* _Supplied text_
^^^^

Antony_Davies21 karma

Bitcoin is absolutely the right idea. It is an easily stored and exchanged currency that can't be inflated. It also has the astoundingly beautiful property of being untraceable. If bitcoin (or something like it) takes hold, it will be a huge blow to government controls everywhere.

crdto10 karma

[deleted]

Antony_Davies13 karma

The question is never does a policy have positive effects (which is the way politicians describe policies), but rather, do the positive effects of a policy outweigh the negative effects of that policy. I tell my students that economists don't care about individuals. What I mean by that is, economic policy is not designed for individuals but for the economy as a whole. So, when an economist thinks about policy, he has to think about the effect on the economy as a whole.

repmack10 karma

If you could automatically remove one United states policy what would it be and why?

Also if you could make one United states policy what would it be and why?

Antony_Davies18 karma

As a homerun, I would remove the Commerce Clause and the Necessary and Proper Clause.

As a second best, I'd repeal the 17th Amendment so that Senators would be appointed by the state legislatures.

A third idea I've been wondering about recently is how things would be different if the states appointed the Supreme Court Justices -- e.g., election by the fifty state governors.

yoshidino10 karma

What got you into economics?

Antony_Davies20 karma

My mother. She told me to study it. Always listen to your mothers.

dirteater69 karma

Do you view taxation as a necessary evil?

Antony_Davies20 karma

Wow. That's a hard question. Any tax that pays for something that could otherwise be provided by the private sector is probably an evil tax. So, school taxes are evil. Transportation taxes are probably evil.

So, I suppose the question boils down to, "is there anything the government does that could otherwise be provided by the private sector?" I don't know. I think of myself as a "soft anarchist." By that, I mean, while I'm not ready to say that we can survive without government, I haven't yet heard a compelling argument as to why we do need government.

elcheecho5 karma

do you count the national defense as something that could otherwise be provided by the private sector?

private companies already can fulfill many if not most functions of our military.

Antony_Davies14 karma

Probably not. However, the "we need government because we need national defense" argument ends up being circular. (1) I need government because I need an army. (2) But, I only need an army to protect me from your army. (3) You are able to have an army because you have a government. Conclusion: The purpose of government is to protect you from government.

scrimshaw_9 karma

What single math principle would you want all politicians to understand?

Antony_Davies15 karma

I believe the problem isn't understanding but communication. I would want no politician to offer something to voters without clearly defining the costs. For example, to ask, "Do you want the government to provide you with health insurance?" is (to many people) a no-brainer. But the question doesn't capture the reality of what's being asked. What's really being asked is, "Do you want the government to provide you with health insurance in exchange for lower quality health care and increased unemployment?"

rusty____shackleford9 karma

As a liberal type of guy I often look at talk of hyperinflation and debt crises in general as a lot of hot air. However, I also understand theoretically how extreme debt can cause a number of problematic issues, including high levels of inflation. What are some real world examples of Western/Industrialized economies that succumbed (or almost succumbed) to hyperinflation in the post-WWII era?

^^^^

* _Given problem A_
In the economics Q&A thread, what does Antony_Davies say would happen if the states appointed the Supreme Court Justices?
* _Given problem B_
Write the next part of the economics Q&A thread, starting right after its last line.

^^^^

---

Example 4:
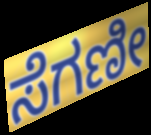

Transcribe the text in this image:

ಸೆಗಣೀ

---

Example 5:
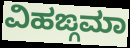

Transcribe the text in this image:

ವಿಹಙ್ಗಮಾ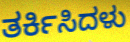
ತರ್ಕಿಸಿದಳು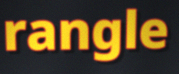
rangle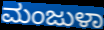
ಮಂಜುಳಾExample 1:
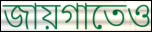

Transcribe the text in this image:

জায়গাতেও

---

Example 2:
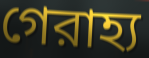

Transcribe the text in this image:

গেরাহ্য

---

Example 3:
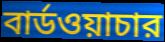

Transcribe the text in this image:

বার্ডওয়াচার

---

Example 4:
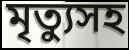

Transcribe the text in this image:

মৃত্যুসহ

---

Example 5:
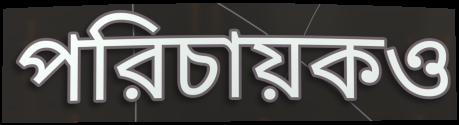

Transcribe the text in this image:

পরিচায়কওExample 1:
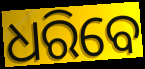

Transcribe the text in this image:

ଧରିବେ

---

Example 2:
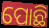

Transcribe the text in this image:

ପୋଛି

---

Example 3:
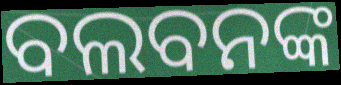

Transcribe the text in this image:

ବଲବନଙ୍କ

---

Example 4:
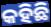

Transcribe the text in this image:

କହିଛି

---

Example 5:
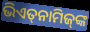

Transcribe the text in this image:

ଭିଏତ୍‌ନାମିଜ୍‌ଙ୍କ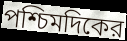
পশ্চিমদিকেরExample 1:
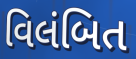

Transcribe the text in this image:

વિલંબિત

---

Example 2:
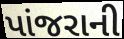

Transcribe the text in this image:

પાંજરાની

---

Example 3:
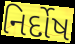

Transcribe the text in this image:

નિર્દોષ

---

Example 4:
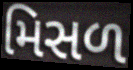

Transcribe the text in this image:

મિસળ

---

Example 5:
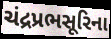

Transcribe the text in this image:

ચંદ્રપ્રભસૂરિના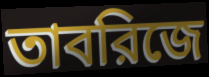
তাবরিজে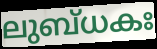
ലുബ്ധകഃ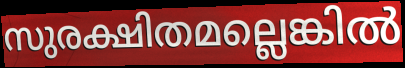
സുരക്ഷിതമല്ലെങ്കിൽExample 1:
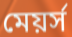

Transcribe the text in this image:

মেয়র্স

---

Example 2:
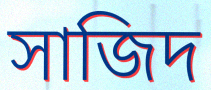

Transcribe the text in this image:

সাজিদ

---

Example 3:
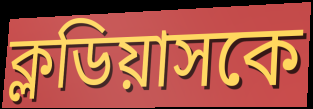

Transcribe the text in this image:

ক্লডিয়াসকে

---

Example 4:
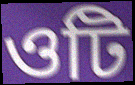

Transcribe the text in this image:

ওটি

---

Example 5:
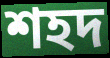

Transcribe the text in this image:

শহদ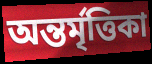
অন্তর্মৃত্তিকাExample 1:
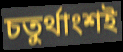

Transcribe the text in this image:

^^^^

* _Answer A_
He doesn't say; he only says he has been wondering how things would be different.

* _Answer B_
Antony_Davies34 karma

Think of borrowing and saving as moving consumption and income across time. When I borrow, what I am really doing is consuming now money I will earn in the future. When I save, what I am really doing is consuming later money I earn now.

When a country does this, it is transferring the consumption and income of the taxpayers across time. So, by accumulating $16 trillion in debt, what the US has really done is to take $16 trillion of consumption away from future taxpayers and give it to today's taxpayers. IMHO, that's an extreme example of taxation without representation.

chronicpenguins5 karma

How would you look at the returns on that $16 trillion dollar consumption? Like surely our military spending, infrastructure or any spending now, has a return for the citizens down the road

Antony_Davies20 karma

You are correct, sometimes it is better to borrow and buy things now because the benefit we get from having the things now outweighs the cost of paying for them later. For an individual, college loans are a good example. For a country, military spending is probably a good example. There are probably others.

There is a serious difference, however, between the decision the individual faces and the decision the country faces. The individual compares the benefit of consuming now to the cost of paying later and judges whether to borrow or to save. At a country level, we can't do the same thing because the people who borrow are not the people who are paying back. It would be like your neighbor deciding whether he should borrow to buy a new car, knowing that he would be able to use the force of law to require you to pay back the money he borrowed.

direbowels9 karma

Professor Davies,

Thanks for taking time to do this AMA! What do you think current Federal monetary policy & financial law says about citizenship in America today? Duties? Expectations? Allowed Behavior?

Antony_Davies16 karma

It seems to me that the duty of an American citizen is to respect other people's property rights (I use the term "property" broadly to include not just people's objects but their lives and well-beings). To that end, anyone who is willing to come here and so live should be considered a citizen.

rusty____shackleford9 karma

Have any post WWII Western/post-industrial economies collapsed as a result of debt or inflation?

Antony_Davies15 karma

Not to my knowledge, though Cyprus and Greece might become the first examples.

Meeruman8 karma

Whose your favorite George Mason Economic Professor and why?

Antony_Davies13 karma

Rob Raffety. He adjuncts in the law school and was a student of mine as an undergrad.

Antony_Davies8 karma

That's all for this evening. Thank you for your excellent questions. Feel free to contact me at any time at my website (above). There you will also find a nice collection of videos, mind-blowing economic facts, and opeds.

I3lindman8 karma

Do you think the national debt can be repaid without heavy inflation to reduce its effective size?

Antony_Davies11 karma

No. For the moment, it is political impossible. In about five or ten years, it will become mathematically impossible.

elimc7 karma

Antony, thanks for doing the AMA! I am an small business guy in the private sector, but I have always been fascinated by economics/finance. Three questions:

1) Do you think Keynesian multipliers ever exceed 1?

2) What are your thoughts on the Chicago School vs. the Austrian School?

3) There is quite a bit of derision in the /r/Economics sub about the Austrian school as being outdated and not quantifiable. What would you say in response to that criticism?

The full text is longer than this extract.